The opinion of the court was delivered by: Milton I. Shadur Senior United States District Judge
SUPPLEMENT TO MEMORANDUM OPINION AND ORDER
On May 11, 2010 this Court issued its memorandum opinion and order ("Opinion") that dismissed this action because its federally-based claims were barred by limitations. Since then this Court has received the May 4 issue of United States Law Week (Vol. 78, No. 41), and this supplement to the Opinion is issued in light of the Supreme Court's April 27 decision, reported there, in Merck & Co. v. Reynolds, 78 U.S.L.W. 4319.
Merck dealt with the applicability of the "discovery rule" in 28 U.S.C. §1658(b), a provision that prescribes the statute of limitations in fraud and like actions under the federal securities laws. In the course of Justice Breyer's opinion for the Court, he looked at that "discovery" concept not only in such securities cases but also in other contexts (whether or not they involve fraud or related concepts), and he found that the caselaw regularly demands reasonable diligence on the part of the plaintiff in determining the kickoff date for the commencement of the limitations period.

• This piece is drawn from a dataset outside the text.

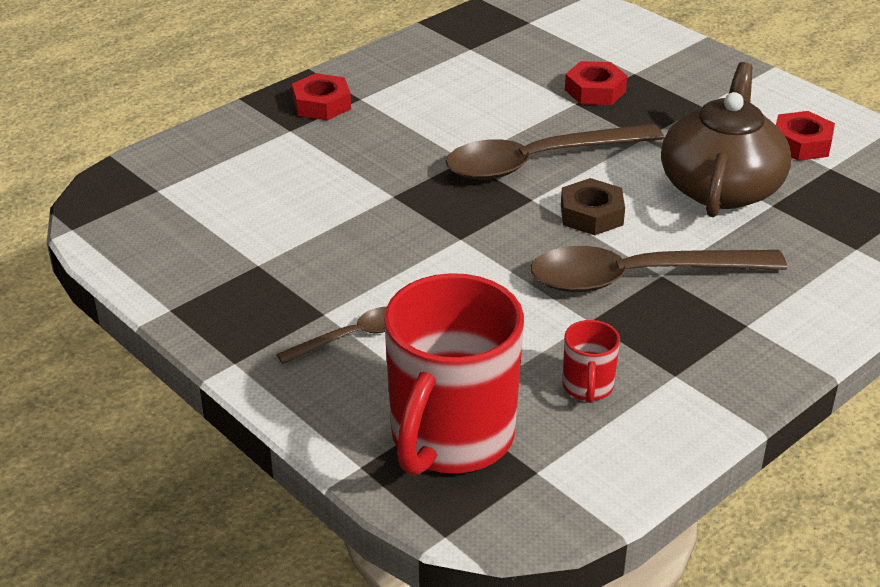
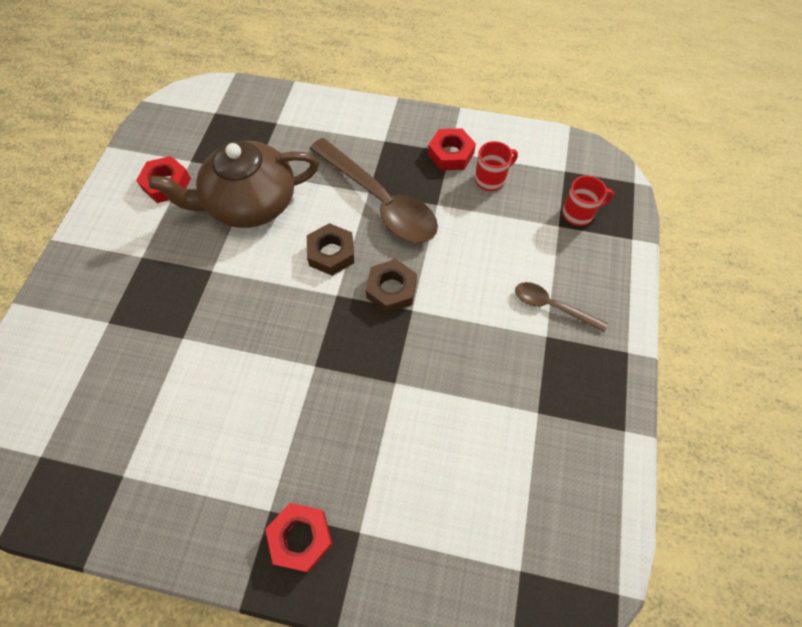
camera: 125 degrees left, 25 degrees up
(450, 438) = (578, 214): red mug -> red mug, size x0.43
(500, 235) = (391, 289): none -> brown nut
(539, 162) = (286, 316): brown spoon -> none
(595, 91) = (154, 334): red nut -> red nut (450, 154)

Here is Merck, 78 U.S.L.W. at 4323 (emphasis in original, numerous case citations other than those emanating from the Supreme Court itself and the Seventh Circuit omitted):
More recently, both state and federal courts have applied forms of the "discovery rule" to claims other than fraud. See 2 C. Corman, Limitation of Actions §§126.96.36.199, 188.8.131.52, pp. 136-142, and nn.6-13, 18-23 (1991 and 1993 Supp.)(hereinafter Corman)(collecting cases); see, e.g., United States v. Kubrick, 444 U.S. 111, 100 S.Ct. 352, 62 L.Ed.2d 259 (1979). Legislatures have codified the discovery rule in various contexts. 2 Corman §11.2, at 170-171, and nn. 1-9 (collecting statutes); see, e.g., 28 U.S.C. §2409a(g)(actions to quiet title against the United States). In doing so, legislators have written the word "discovery" directly into the statute. And when they have done so, state and federal courts have typically interpreted the word to refer not only to actual discovery, but also to the hypothetical discovery of facts a reasonably diligent plaintiff would know. See, e.g., Tregenza v. Great American Communications Co., 12 F.3d 717, 721-722 (C.A.7 1993).

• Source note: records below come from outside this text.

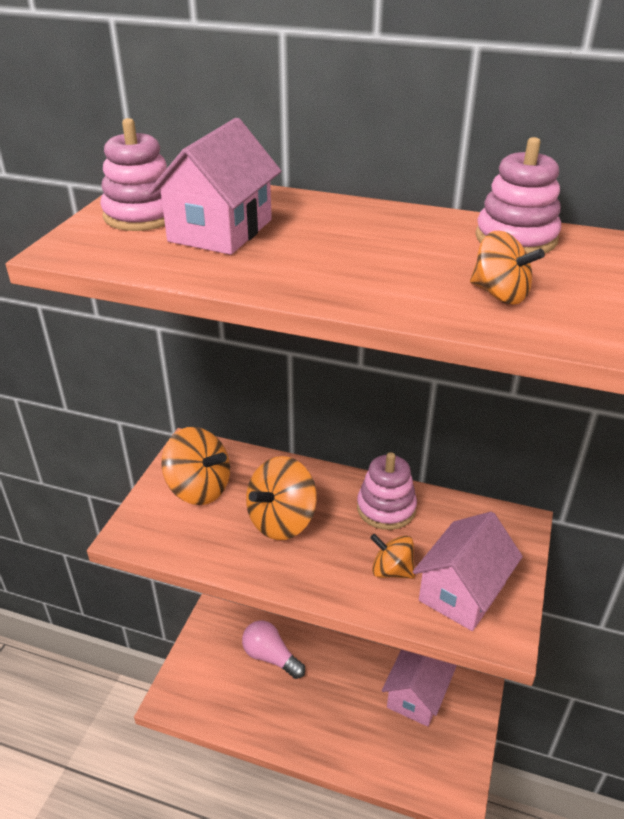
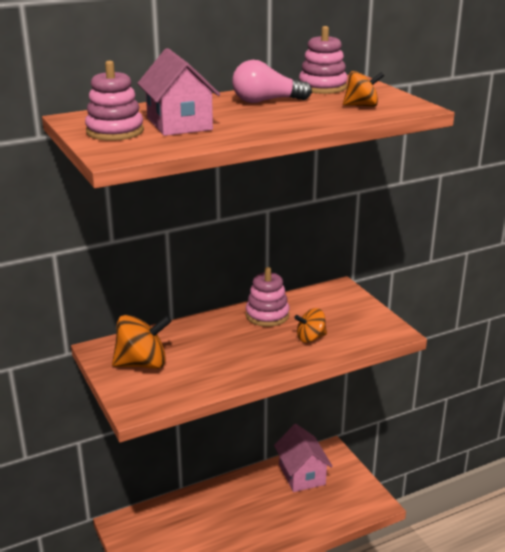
camera: 45 degrees left, 10 degrees down
(270, 657) = (191, 518): pink light bulb -> pink light bulb (266, 101)
(282, 521) = (219, 350): orange spinning top -> none
(462, 592) = (355, 327): pink house -> none

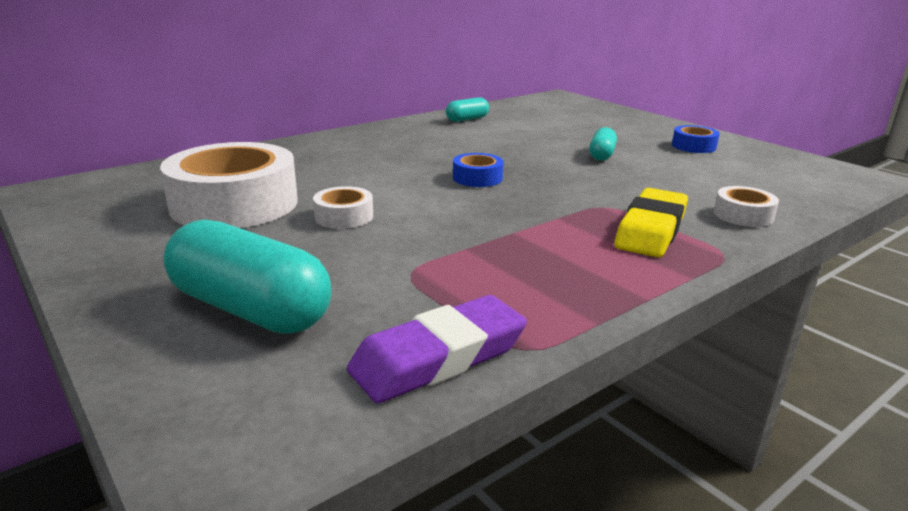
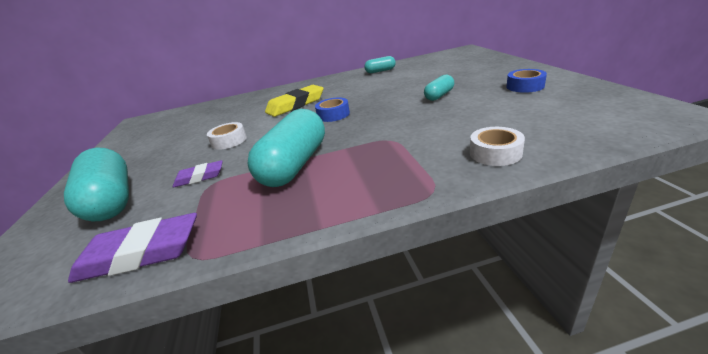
camera: 30 degrees right, 5 degrees up
(234, 204) = (193, 130): white tape -> none
(374, 265) = (200, 177): none -> purple eraser
(513, 240) = (295, 165): none -> turquoise capsule
(651, 230) = (399, 162): yellow eraser -> yellow eraser (295, 105)

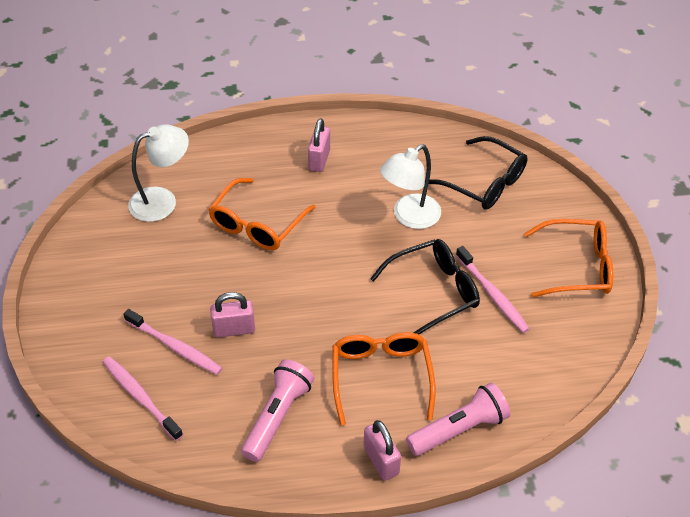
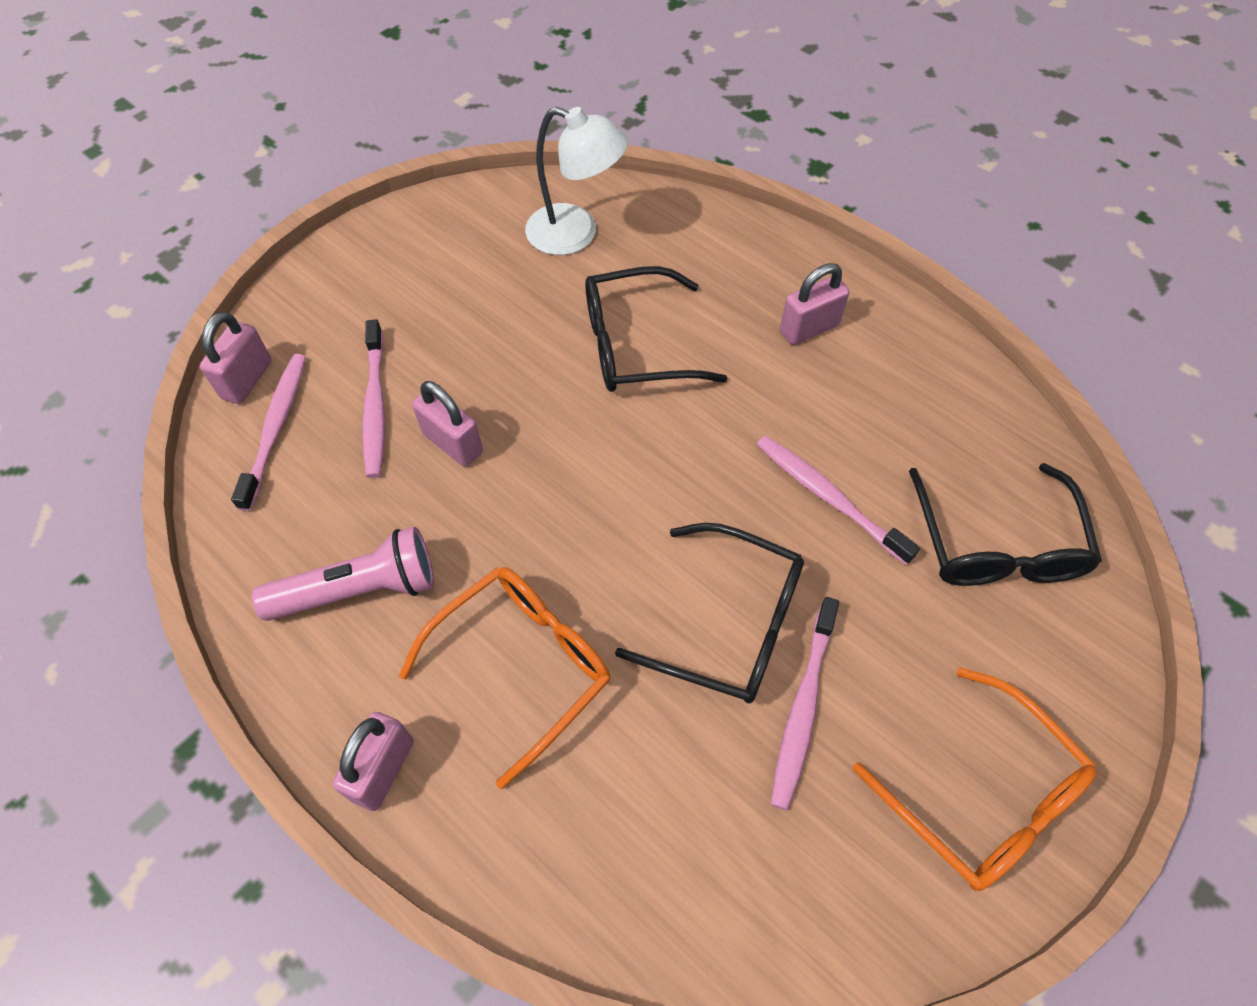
camera: 50 degrees right, 10 degrees up
(92, 392) = (247, 379): none -> pink padlock
(257, 224) = (635, 345): orange glasses -> black glasses
(409, 217) = (828, 497): white lamp -> pink toothbrush
(459, 429) = (518, 839): pink flashlight -> none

Thus, treatise writers now describe "the discovery rule" as allowing a claim "to accrue when the litigant first knows or with due diligence should know facts that will form the basis for an action." 2 Corman §11.1.1, at 134 (emphasis added); see also ibid., n.1 (collecting cases); 37 Am. Jur.2d, Fraud and Deceit §347, p. 354 (2001 and Supp. 2009)(noting that the various formulations of "discovery" all provide that "in addition to actual knowledge of the fraud, once a reasonably diligent party is in a position that they should have sufficient knowledge or information to have actually discovered the fraud, they are charged with discovery"); id., at 354-355, and nn.2-11 (collecting cases).
That of course is precisely the approach that this Court took in issuing the Opinion. Merck further buttresses the ruling made there.